The name Jean Marc-Bosman may not be well known to some football fans but one thing he is synonymous with is the transfer market.
Back in 1995, the Belgian Bosman challenged his old team RFC Liege at the court of human rights in France, all because they denied him a move to French club Dunkerque in 1990.
At the time Liege wanted more than Dunkerque were willing to pay for Bosman – Liege refused to let Bosman leave and reduced his pay as a result, which angered Bosman.
Bosman case was then bought forward in 1993 and then the trial began.
His case took two years and in 1995 a conclusion was reached. On the 15th of December 1995, the Belgian won and an out of court settlement was reached. In the footballing world and in particular the transfer world he created a new way of moving club.
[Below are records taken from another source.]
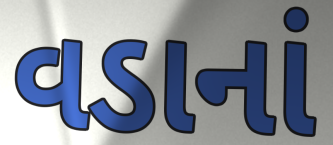
વડાનાં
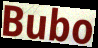
Bubo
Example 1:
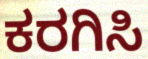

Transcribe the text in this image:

ಕರಗಿಸಿ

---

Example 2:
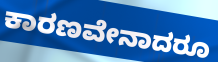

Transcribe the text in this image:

ಕಾರಣವೇನಾದರೂ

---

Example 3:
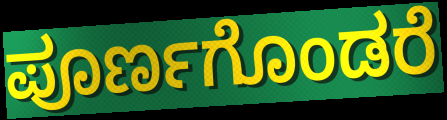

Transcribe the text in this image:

ಪೂರ್ಣಗೊಂಡರೆ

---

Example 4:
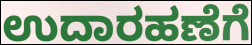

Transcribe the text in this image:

ಉದಾರಹಣೆಗೆ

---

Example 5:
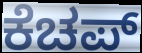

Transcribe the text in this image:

ಕೆಚಪ್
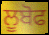
ਲੂਬੋਫ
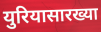
युरियासारख्या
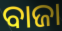
ବାଜା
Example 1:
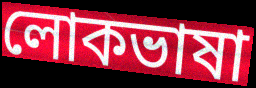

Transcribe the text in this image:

লোকভাষা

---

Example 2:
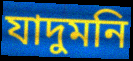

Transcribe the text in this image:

যাদুমনি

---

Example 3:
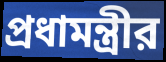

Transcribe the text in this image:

প্রধামন্ত্রীর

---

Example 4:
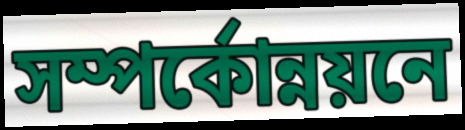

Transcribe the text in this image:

সম্পর্কোন্নয়নে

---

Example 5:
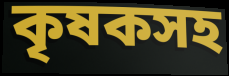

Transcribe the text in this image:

কৃষকসহ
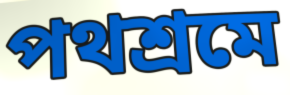
পথশ্রমে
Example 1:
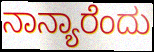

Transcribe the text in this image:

ನಾನ್ಯಾರೆಂದು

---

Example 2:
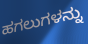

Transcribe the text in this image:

ಹಗಲುಗಳನ್ನು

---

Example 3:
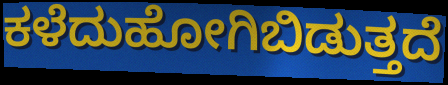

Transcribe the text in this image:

ಕಳೆದುಹೋಗಿಬಿಡುತ್ತದೆ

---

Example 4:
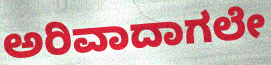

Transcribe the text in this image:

ಅರಿವಾದಾಗಲೇ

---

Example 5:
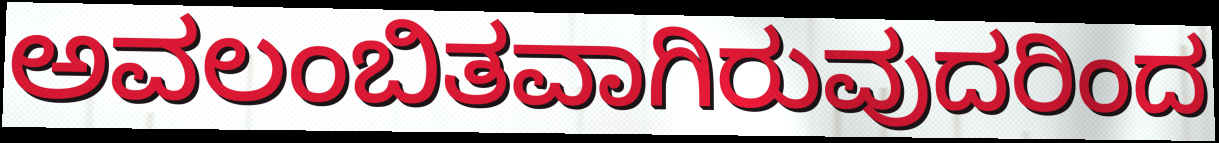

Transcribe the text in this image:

ಅವಲಂಬಿತವಾಗಿರುವುದರಿಂದ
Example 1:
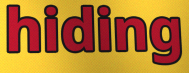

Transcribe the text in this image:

hiding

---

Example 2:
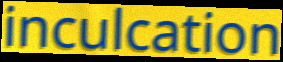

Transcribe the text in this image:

inculcation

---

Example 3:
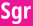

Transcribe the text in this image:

Sgr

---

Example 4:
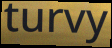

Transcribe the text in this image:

turvy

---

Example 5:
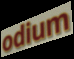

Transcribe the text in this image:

odium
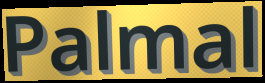
Palmal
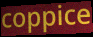
coppice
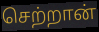
செற்றான்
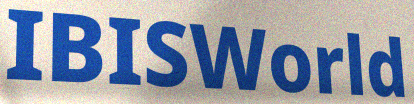
IBISWorld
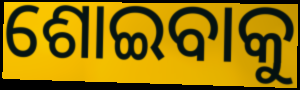
ଶୋଇବାକୁ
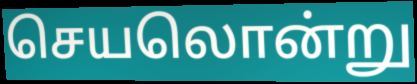
செயலொன்று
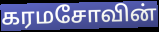
கரமசோவின்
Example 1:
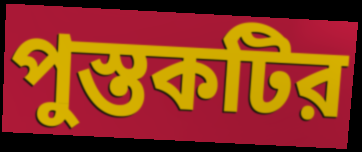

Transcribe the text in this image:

পুস্তকটির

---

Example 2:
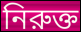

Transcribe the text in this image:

নিরুক্ত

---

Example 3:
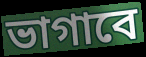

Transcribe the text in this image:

ভাগাবে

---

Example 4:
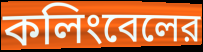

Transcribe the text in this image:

কলিংবেলের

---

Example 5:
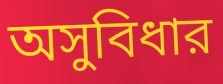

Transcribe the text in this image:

অসুবিধার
He allowed players the freedom of moving club once their contract at a club ran down without the club denying the move and without the club making profit, in what was called the ‘Bosman ruling.’
Players like Steve McManaman, Sol Campbell and Luis Figo throughout the years benefitted from free transfers as they left to go on free transfers to various clubs over the years.
Whilst over the years, he changed the transfer market. Overtime Bosman found himself broke, unemployed and struggling.
Bad investments including a t-shirt line and the loss of money has left Bosman on benefits and broke and even a suspended jail sentence has left Bosman really regretting his case in 1995.
For money nowadays, Bosman is on benefits which are the majority of the time are provided by FIFPro, a players union set up by FIFA.
While the transfer market changed for good and was revolutionised by this man, Bosman’s life certaintly changed but not for the good but for the bad.